Collected data:
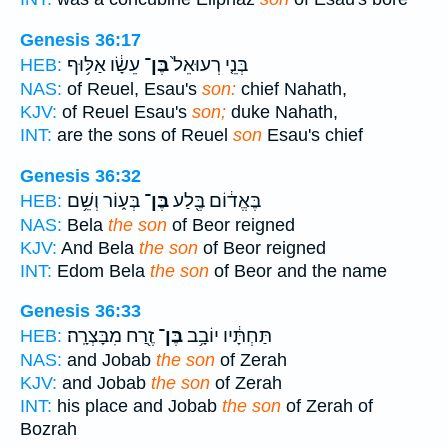
Genesis 36:17
עֵשָׂ֔ו אַלּ֥וּף
בֶּן־
בְּנֵ֤י רְעוּאֵל֙
HEB:
NAS:
of Reuel, Esau's
son:
chief Nahath,
KJV:
of Reuel Esau's
son;
duke Nahath,
INT:
are the sons of Reuel
son
Esau's chief
Genesis 36:32
בְּע֑וֹר וְשֵׁ֥ם
בֶּן־
בֶּאֱד֔וֹם בֶּ֖לַע
HEB:
NAS:
Bela
the son
of Beor reigned
KJV:
And Bela
the son
of Beor reigned
INT:
Edom Bela
the son
of Beor and the name
Genesis 36:33
זֶ֖רַח מִבָּצְרָֽה׃
בֶּן־
תַּחְתָּ֔יו יוֹבָ֥ב
HEB:
NAS:
and Jobab
the son
of Zerah
KJV:
and Jobab
the son
of Zerah
INT:
his place and Jobab
the son
of Zerah of
Bozrah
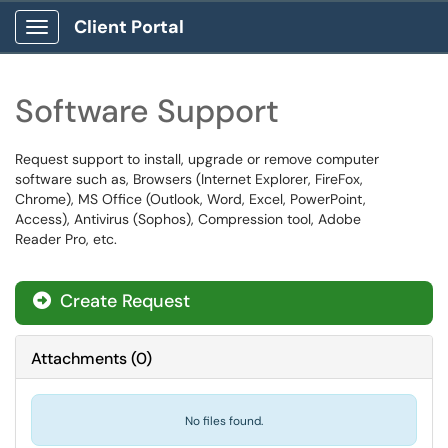
Client Portal
Show Applications Menu
Software Support
Request support to install, upgrade or remove computer
software such as, Browsers (Internet Explorer, FireFox,
Chrome), MS Office (Outlook, Word, Excel, PowerPoint,
Access), Antivirus (Sophos), Compression tool, Adobe
Reader Pro, etc.
Create Request
Attachments
(
0
)
No files found.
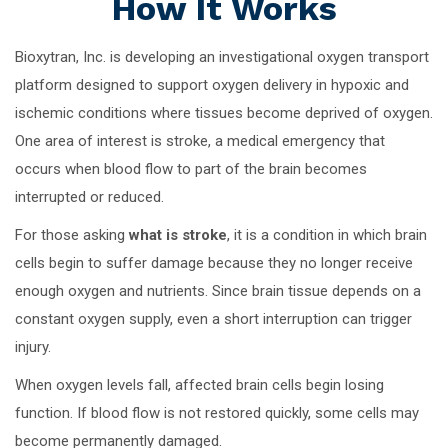
How It Works
Bioxytran, Inc. is developing an investigational oxygen transport
platform designed to support oxygen delivery in hypoxic and
ischemic conditions where tissues become deprived of oxygen.
One area of interest is stroke, a medical emergency that
occurs when blood flow to part of the brain becomes
interrupted or reduced.
For those asking
what is stroke
, it is a condition in which brain
cells begin to suffer damage because they no longer receive
enough oxygen and nutrients. Since brain tissue depends on a
constant oxygen supply, even a short interruption can trigger
injury.
When oxygen levels fall, affected brain cells begin losing
function. If blood flow is not restored quickly, some cells may
become permanently damaged.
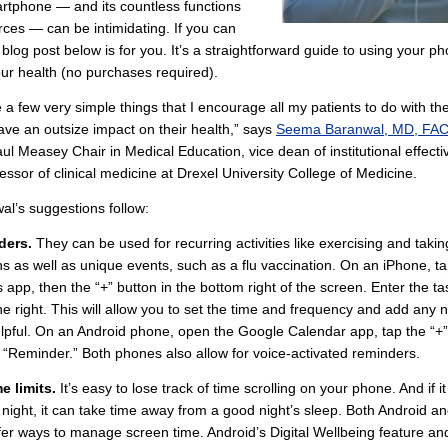
martphone — and its countless functions
ces — can be intimidating. If you can
e blog post below is for you. It’s a straightforward guide to using your p
ur health (no purchases required).
 a few very simple things that I encourage all my patients to do with th
ave an outsize impact on their health,” says
Seema Baranwal, MD, FA
ul Measey Chair in Medical Education, vice dean of institutional effect
essor of clinical medicine at Drexel University College of Medicine.
al’s suggestions follow:
ders.
They can be used for recurring activities like exercising and takin
s as well as unique events, such as a flu vaccination. On an iPhone, ta
app, then the “+” button in the bottom right of the screen. Enter the t
 the right. This will allow you to set the time and frequency and add any 
pful. On an Android phone, open the Google Calendar app, tap the “+”
 “Reminder.” Both phones also allow for voice-activated reminders.
e limits.
It’s easy to lose track of time scrolling on your phone. And if it
night, it can take time away from a good night’s sleep. Both Android a
er ways to manage screen time. Android’s Digital Wellbeing feature an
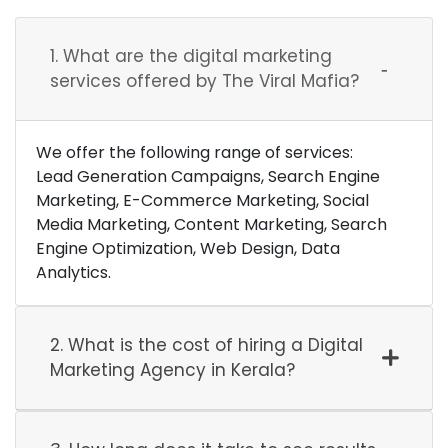
1. What are the digital marketing
services offered by The Viral Mafia?
We offer the following range of services:
Lead Generation Campaigns, Search Engine
Marketing, E-Commerce Marketing, Social
Media Marketing, Content Marketing, Search
Engine Optimization, Web Design, Data
Analytics.
2. What is the cost of hiring a Digital
Marketing Agency in Kerala?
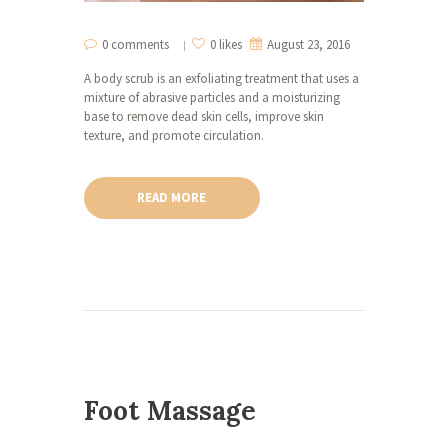
0 comments
0 likes
August 23, 2016
A body scrub is an exfoliating treatment that uses a
mixture of abrasive particles and a moisturizing
base to remove dead skin cells, improve skin
texture, and promote circulation.
READ MORE
Foot Massage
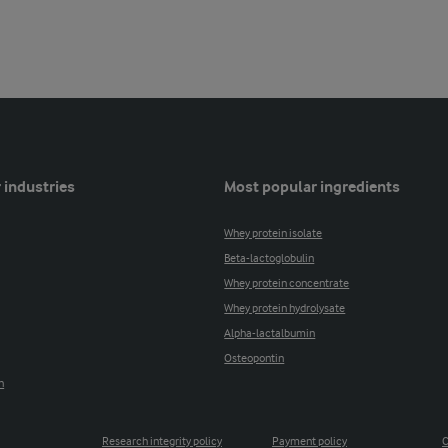
 industries
Most popular ingredients
Whey protein isolate
Beta-lactoglobulin
Whey protein concentrate
Whey protein hydrolysate
Alpha-lactalbumin
Osteopontin
n
Research integrity policy
Payment policy
C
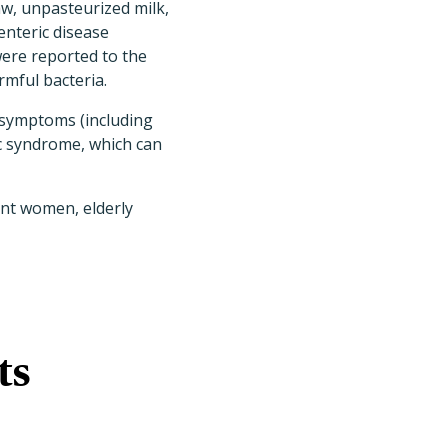
w, unpasteurized milk,
enteric disease
ere reported to the
rmful bacteria.
l symptoms (including
c syndrome, which can
ant women, elderly
ts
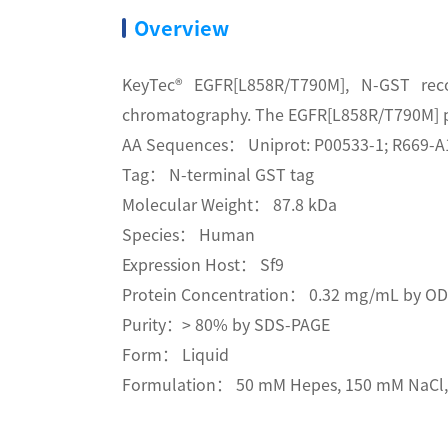
Overview
KeyTec® EGFR[L858R/T790M], N-GST reco
chromatography. The EGFR[L858R/T790M] pro
AA Sequences： Uniprot: P00533-1; R669-A
Tag： N-terminal GST tag
Molecular Weight： 87.8 kDa
Species： Human
Expression Host： Sf9
Protein Concentration： 0.32 mg/mL by O
Purity：> 80% by SDS-PAGE
Form： Liquid
Formulation： 50 mM Hepes, 150 mM NaCl, 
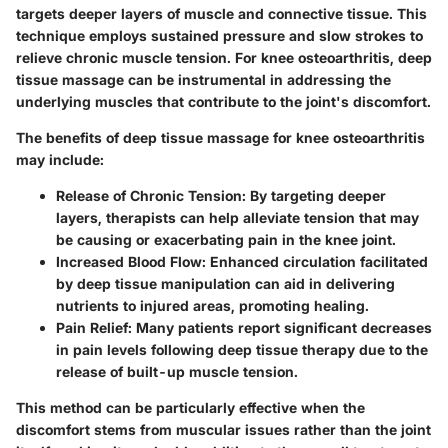
targets deeper layers of muscle and connective tissue. This
technique employs sustained pressure and slow strokes to
relieve chronic muscle tension. For knee osteoarthritis, deep
tissue massage can be instrumental in addressing the
underlying muscles that contribute to the joint's discomfort.
The benefits of deep tissue massage for knee osteoarthritis
may include:
Release of Chronic Tension:
By targeting deeper
layers, therapists can help alleviate tension that may
be causing or exacerbating pain in the knee joint.
Increased Blood Flow:
Enhanced circulation facilitated
by deep tissue manipulation can aid in delivering
nutrients to injured areas, promoting healing.
Pain Relief:
Many patients report significant decreases
in pain levels following deep tissue therapy due to the
release of built-up muscle tension.
This method can be particularly effective when the
discomfort stems from muscular issues rather than the joint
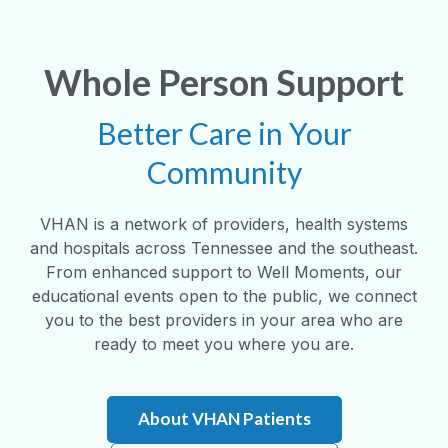
Whole Person Support
Better Care in Your
Community
VHAN is a network of providers, health systems
and hospitals across Tennessee and the southeast.
From enhanced support to Well Moments, our
educational events open to the public, we connect
you to the best providers in your area who are
ready to meet you where you are.
About VHAN Patients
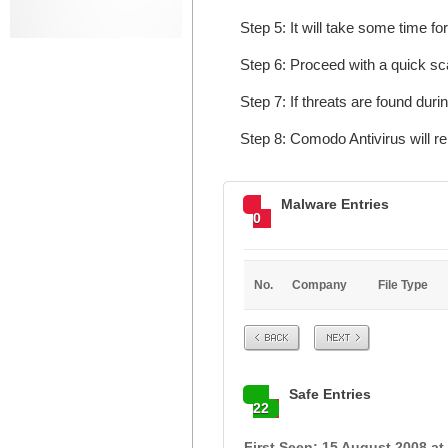
Step 5: It will take some time fo
Step 6: Proceed with a quick sca
Step 7: If threats are found dur
Step 8: Comodo Antivirus will r
Malware Entries
0
No.
Company
File Type
Prev
Next
Safe Entries
22
First Seen: 15 August 2008 at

Task item: Only the lines above from the one with "Most popular ingredients" to the one with "discomfort stems from" should be printed, both included and exactly as written; no picture belongs in the copy.

Task solution:
Most popular ingredients
Whey protein isolate
Beta-lactoglobulin
Whey protein concentrate
Whey protein hydrolysate
Alpha-lactalbumin
Osteopontin
n
Research integrity policy
Payment policy
C
w, unpasteurized milk,
enteric disease
ere reported to the
rmful bacteria.
l symptoms (including
c syndrome, which can
ant women, elderly
ts
Overview
KeyTec® EGFR[L858R/T790M], N-GST reco
chromatography. The EGFR[L858R/T790M] pro
AA Sequences： Uniprot: P00533-1; R669-A
Tag： N-terminal GST tag
Molecular Weight： 87.8 kDa
Species： Human
Expression Host： Sf9
Protein Concentration： 0.32 mg/mL by O
Purity：> 80% by SDS-PAGE
Form： Liquid
Formulation： 50 mM Hepes, 150 mM NaCl, 
targets deeper layers of muscle and connective tissue. This
technique employs sustained pressure and slow strokes to
relieve chronic muscle tension. For knee osteoarthritis, deep
tissue massage can be instrumental in addressing the
underlying muscles that contribute to the joint's discomfort.
The benefits of deep tissue massage for knee osteoarthritis
may include:
Release of Chronic Tension:
By targeting deeper
layers, therapists can help alleviate tension that may
be causing or exacerbating pain in the knee joint.
Increased Blood Flow:
Enhanced circulation facilitated
by deep tissue manipulation can aid in delivering
nutrients to injured areas, promoting healing.
Pain Relief:
Many patients report significant decreases
in pain levels following deep tissue therapy due to the
release of built-up muscle tension.
This method can be particularly effective when the
discomfort stems from muscular issues rather than the joint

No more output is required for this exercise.